- **Work task**:
Below this line is a set of entries; quote exactly the lines from the line that contains "(DAB) staining of" to the line that contains "(3,3'-diaminobenzidine) immunohistochemical staining", both lines included.

(Collected data entries)
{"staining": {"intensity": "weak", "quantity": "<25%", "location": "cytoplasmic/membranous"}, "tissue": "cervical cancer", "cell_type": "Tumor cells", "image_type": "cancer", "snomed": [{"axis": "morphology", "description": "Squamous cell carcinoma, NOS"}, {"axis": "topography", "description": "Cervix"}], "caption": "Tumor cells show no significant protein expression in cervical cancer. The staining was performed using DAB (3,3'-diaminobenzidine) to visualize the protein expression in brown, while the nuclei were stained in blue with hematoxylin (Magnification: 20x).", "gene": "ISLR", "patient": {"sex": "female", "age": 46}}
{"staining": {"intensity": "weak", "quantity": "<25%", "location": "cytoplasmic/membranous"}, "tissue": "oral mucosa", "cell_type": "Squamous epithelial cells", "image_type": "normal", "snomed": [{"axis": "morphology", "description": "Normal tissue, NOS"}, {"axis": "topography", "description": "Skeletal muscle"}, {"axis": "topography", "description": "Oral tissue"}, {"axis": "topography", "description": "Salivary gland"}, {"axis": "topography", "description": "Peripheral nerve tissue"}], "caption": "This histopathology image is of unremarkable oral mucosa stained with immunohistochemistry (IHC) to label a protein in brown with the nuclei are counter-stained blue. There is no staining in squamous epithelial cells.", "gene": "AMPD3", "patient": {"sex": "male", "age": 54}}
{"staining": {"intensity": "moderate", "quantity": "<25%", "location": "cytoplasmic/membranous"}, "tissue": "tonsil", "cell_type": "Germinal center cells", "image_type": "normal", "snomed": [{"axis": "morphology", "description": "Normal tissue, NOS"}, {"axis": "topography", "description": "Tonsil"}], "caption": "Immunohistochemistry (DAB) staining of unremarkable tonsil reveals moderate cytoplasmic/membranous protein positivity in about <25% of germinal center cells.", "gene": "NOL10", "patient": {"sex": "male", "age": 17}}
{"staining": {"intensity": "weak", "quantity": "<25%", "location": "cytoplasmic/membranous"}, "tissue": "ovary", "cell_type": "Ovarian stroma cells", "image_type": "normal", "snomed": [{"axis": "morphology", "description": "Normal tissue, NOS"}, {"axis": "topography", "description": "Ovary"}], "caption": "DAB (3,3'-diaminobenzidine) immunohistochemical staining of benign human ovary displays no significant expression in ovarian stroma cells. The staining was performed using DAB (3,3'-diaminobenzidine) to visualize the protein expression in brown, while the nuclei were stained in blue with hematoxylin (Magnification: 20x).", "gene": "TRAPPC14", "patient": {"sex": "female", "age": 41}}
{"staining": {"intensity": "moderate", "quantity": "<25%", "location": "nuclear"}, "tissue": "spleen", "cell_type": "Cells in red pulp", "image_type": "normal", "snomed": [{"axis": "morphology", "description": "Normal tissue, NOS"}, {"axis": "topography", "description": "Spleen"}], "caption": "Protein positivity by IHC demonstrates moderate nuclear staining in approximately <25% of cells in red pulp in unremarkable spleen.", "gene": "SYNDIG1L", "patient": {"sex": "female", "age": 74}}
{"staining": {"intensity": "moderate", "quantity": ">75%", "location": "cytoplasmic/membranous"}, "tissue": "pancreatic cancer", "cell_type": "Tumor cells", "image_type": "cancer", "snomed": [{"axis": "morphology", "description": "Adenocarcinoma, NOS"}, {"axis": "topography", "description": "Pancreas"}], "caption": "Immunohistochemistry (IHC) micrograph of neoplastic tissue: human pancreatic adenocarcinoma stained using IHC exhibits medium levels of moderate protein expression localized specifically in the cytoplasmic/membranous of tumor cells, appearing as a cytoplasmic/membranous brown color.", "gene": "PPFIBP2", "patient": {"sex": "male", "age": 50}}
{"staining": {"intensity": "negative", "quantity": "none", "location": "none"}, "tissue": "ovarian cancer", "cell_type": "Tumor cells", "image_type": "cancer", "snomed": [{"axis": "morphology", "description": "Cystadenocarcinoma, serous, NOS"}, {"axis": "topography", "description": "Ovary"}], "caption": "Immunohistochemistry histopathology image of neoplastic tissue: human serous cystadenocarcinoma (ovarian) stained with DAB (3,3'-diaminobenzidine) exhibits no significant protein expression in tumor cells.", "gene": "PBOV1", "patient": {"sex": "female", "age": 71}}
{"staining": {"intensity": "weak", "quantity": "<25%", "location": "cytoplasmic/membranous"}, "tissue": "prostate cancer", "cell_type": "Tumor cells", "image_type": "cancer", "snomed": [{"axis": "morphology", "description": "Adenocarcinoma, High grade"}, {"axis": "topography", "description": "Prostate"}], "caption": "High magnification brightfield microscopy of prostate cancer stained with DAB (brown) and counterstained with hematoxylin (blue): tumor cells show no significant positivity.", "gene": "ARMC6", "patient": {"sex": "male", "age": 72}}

- **Worked solution**:
{"staining": {"intensity": "moderate", "quantity": "<25%", "location": "cytoplasmic/membranous"}, "tissue": "tonsil", "cell_type": "Germinal center cells", "image_type": "normal", "snomed": [{"axis": "morphology", "description": "Normal tissue, NOS"}, {"axis": "topography", "description": "Tonsil"}], "caption": "Immunohistochemistry (DAB) staining of unremarkable tonsil reveals moderate cytoplasmic/membranous protein positivity in about <25% of germinal center cells.", "gene": "NOL10", "patient": {"sex": "male", "age": 17}}
{"staining": {"intensity": "weak", "quantity": "<25%", "location": "cytoplasmic/membranous"}, "tissue": "ovary", "cell_type": "Ovarian stroma cells", "image_type": "normal", "snomed": [{"axis": "morphology", "description": "Normal tissue, NOS"}, {"axis": "topography", "description": "Ovary"}], "caption": "DAB (3,3'-diaminobenzidine) immunohistochemical staining of benign human ovary displays no significant expression in ovarian stroma cells. The staining was performed using DAB (3,3'-diaminobenzidine) to visualize the protein expression in brown, while the nuclei were stained in blue with hematoxylin (Magnification: 20x).", "gene": "TRAPPC14", "patient": {"sex": "female", "age": 41}}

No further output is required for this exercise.